The FBI does devote time and energy to investigating hate crimes. However, he said, it “cannot initiate an investigation based solely on an individual’s race, ethnicity, national origin, religion, or the exercise of the First Amendment or other Constitutional rights, and we remain committed to protecting those rights for all Americans."
Mark Pitcavage, who studies the violent far right for the Anti-Defamation League’s Center on Extremism, said that while more attention isn’t the problem, appearances matter. He suggested that a new domestic terrorism law, while not increasing penalties, would make a substantial difference.
“Do we need it? No,” he said. “But it would be a good thing. It would allow us to keep better statistics, and tracks trends.”
Daryl Johnson, from 2004 to 2010 was the senior domestic terrorism analyst at the Department of Homeland Security. He left his position as federal domestic anti-terrorism efforts targeting violent racists and nationalists diminished.
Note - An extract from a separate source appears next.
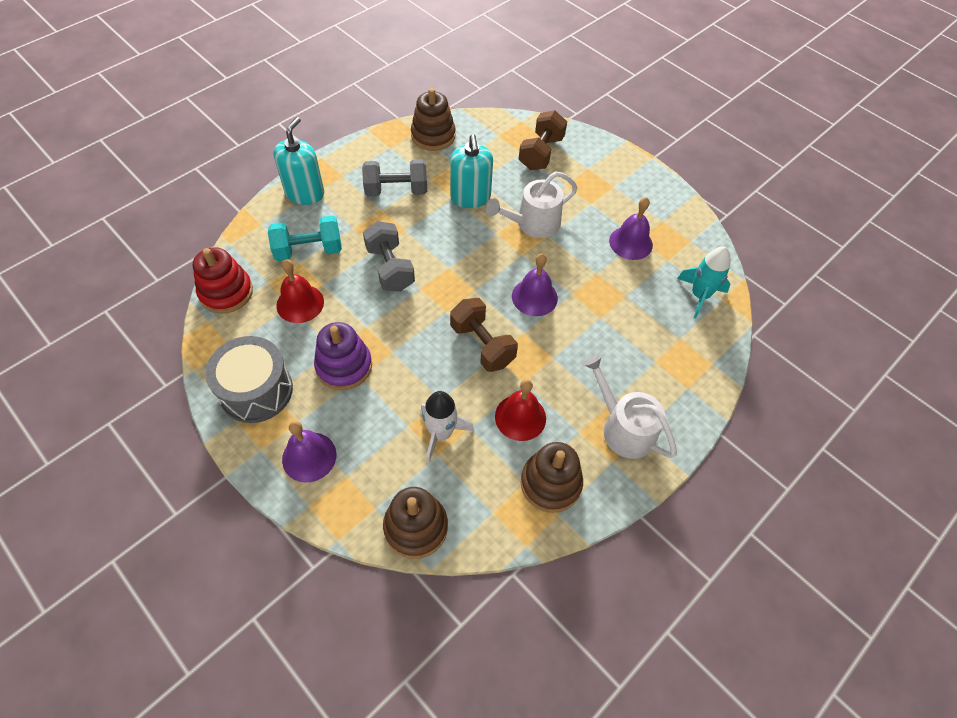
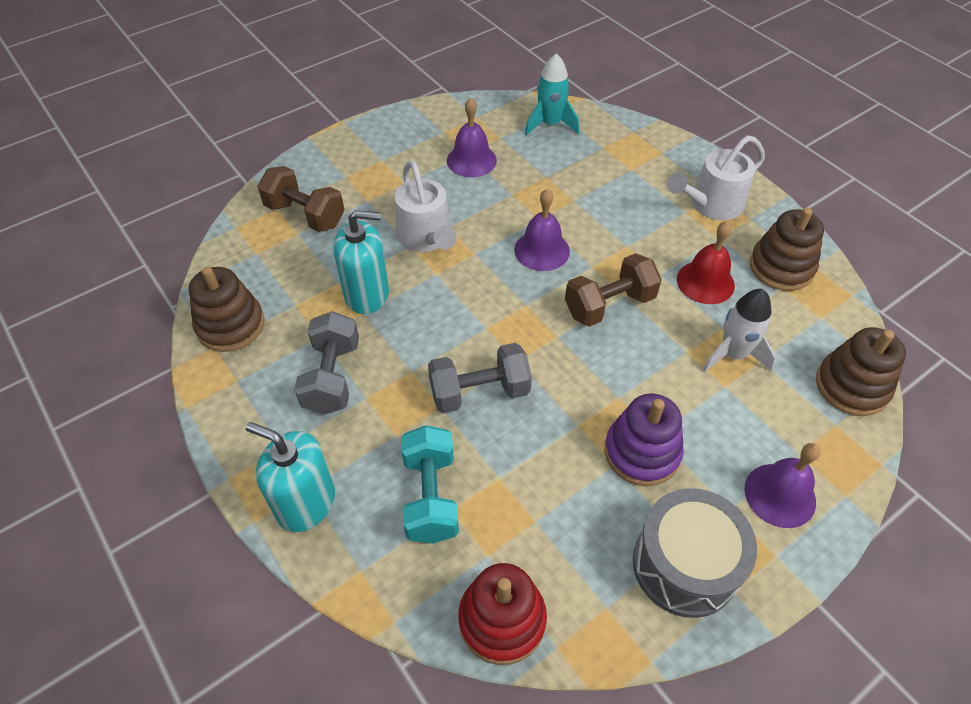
camera: 80 degrees left, 5 degrees down
(300, 303) = (532, 508): red bell -> none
He said that the root of current problems goes back to September 11, 2001, when the national attention on terror attacks understandably focused on outside threats.
"Our counter-terror efforts are focused on Muslim extremists only," Johnson said. "White guys doing the same acts get lesser sentences than Muslims, are prosecuted less frequently and are investigated far less. And yet the white supremacist attacks happen at equal or greater rate and threat to those of international terrorism."
The problem is that since 2001, while the focus has been the international threat, the domestic body count of followers of the violent, radical right is higher than that of followers of a violent, radical version of Islam.
The statistics, which don’t include 2017, indicate that violent far right extremists killed 158 people in the United States between September 12, 2001 and the end of 2016, in 89 attacks. During the same time span, violent radical jihadis killed 119 people in 31 attacks in the United States.
Exclude the 9/11 and Oklahoma City bombing attacks, and between 1990 and 2015, in 46 attacks, violent far-right extremists killed 57 police officers in th United States. Violent radical jihadis launched five attacks and killed seven police officers, and also killed 18 military personnel in another three attacks.
William Braniff, executive director of the University of Maryland’s National Consortium for the Study of Terrorism and Responses to Terrorism (START), says that American security requires all terror threats be investigated.
"It’s as if you go to the doctor and he tells you you’re at risk for diabetes and heart disease," he said. "You can’t deal with only one issue and feel good about your health. You have to address both."
After all, both groups, "have the same behavior, and look to accomplish similar goals: to polarize society, to intimidate communities, to initiate violent acts."
They use similar methods of attack, "a blending of high tech and low tech. They have encrypted sites to share the propaganda that is used as motivation for attacks, but the actual attack employs a vehicle, or a kitchen knife, very low entry level weapons."